Subject to issues concerning the confidentiality of certain AI Platforms (discussed further below), a communication with an AI platform would seem to be at least capable of being confidential. It would also seem at least possible that, subject to the consideration of individual messages, they could be made for the purpose of the giving of legal advice (if the hallucination cases show nothing else, it is that members of the public are increasingly relying on AI Platforms for the provision of legal advice). It is notable, however, that many public facing platforms expressly disclaim providing legal advice. Anthropic, for example, define “Use cases related to legal interpretation, legal guidance, or decisions with legal implications” as high risk. They expressly require that “a qualified professional in that field must review the content or decision prior to dissemination or finalization”.
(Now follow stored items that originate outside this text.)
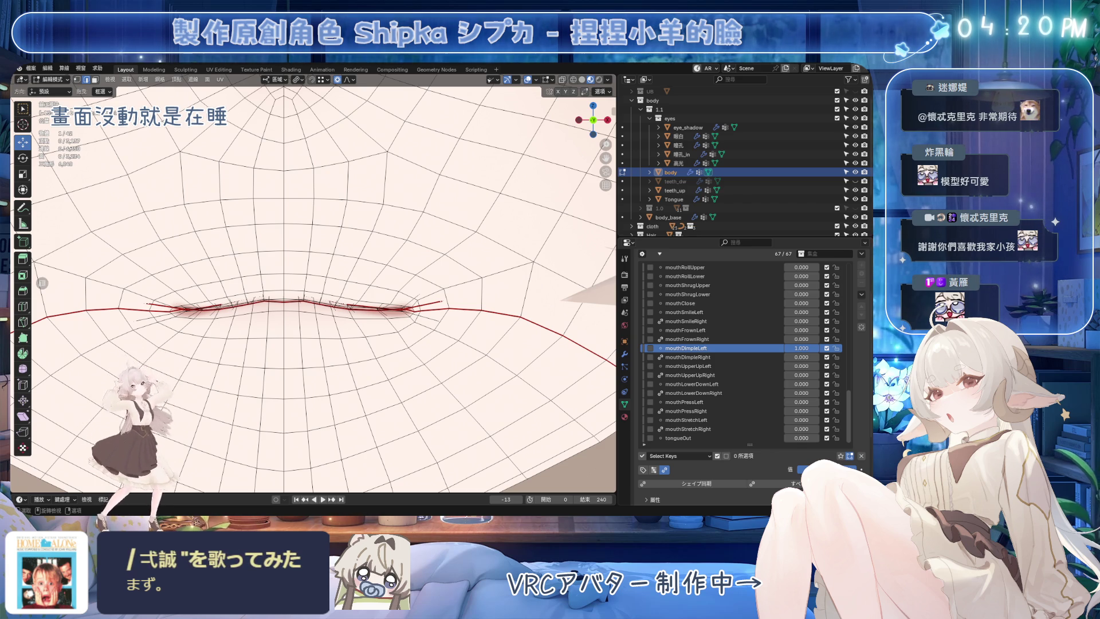
Step: Preview the dimple strength, then make another wide soft-falloff move of the corner vertex
middle_click_drag(429, 302, 440, 296)
mouse_move(804, 348)
left_mouse_down()
mouse_move(790, 348)
mouse_move(803, 348)
left_mouse_up()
What seems challenging, in any event, is arguing that an AI platform is a “lawyer”. As Lord Taylor explained in R v Derby “In Wilson v. Rastall (1792) 4 Term Rep. 753, it was decided that the privilege was confined to the three cases of counsel, solicitor and attorney”. In R v Special Commissioners [2013] 2 AC 185, the Supreme Court rejected extending the doctrine to cover legal advice on tax law from accountants.

An AI platform cannot be a lawyer. A solicitor or a barrister must be a natural person, which an AI platform obviously is not. As such, it seems unlikely that this could be satisfied. While not an English law decision, this was the conclusion reached by the US District Court, Southern District of New York in US v Heppner: “Heppner does not, and indeed could not, maintain that Claude is an attorney”.

A potential side channel to seek to evade this restriction could be English law’s acceptance of foreign lawyers for the purpose of the test, without considering their qualifications or ethical rules. As Lord Neuberger recognised in R v Special Commissioners [46] “the court has approved [the application of legal advice privilege] to all foreign lawyers, without (it would seem) regard to their particular national standards, regulations or rules with regard to privilege”. One could foresee a country striving to be particularly “AI Forward” and approving the admission of an AI Platform as a regulated lawyer (presumably behind some sort of corporate personality). Whether English comity would extend to recognition of an AI lawyer in those circumstances remains to be seen.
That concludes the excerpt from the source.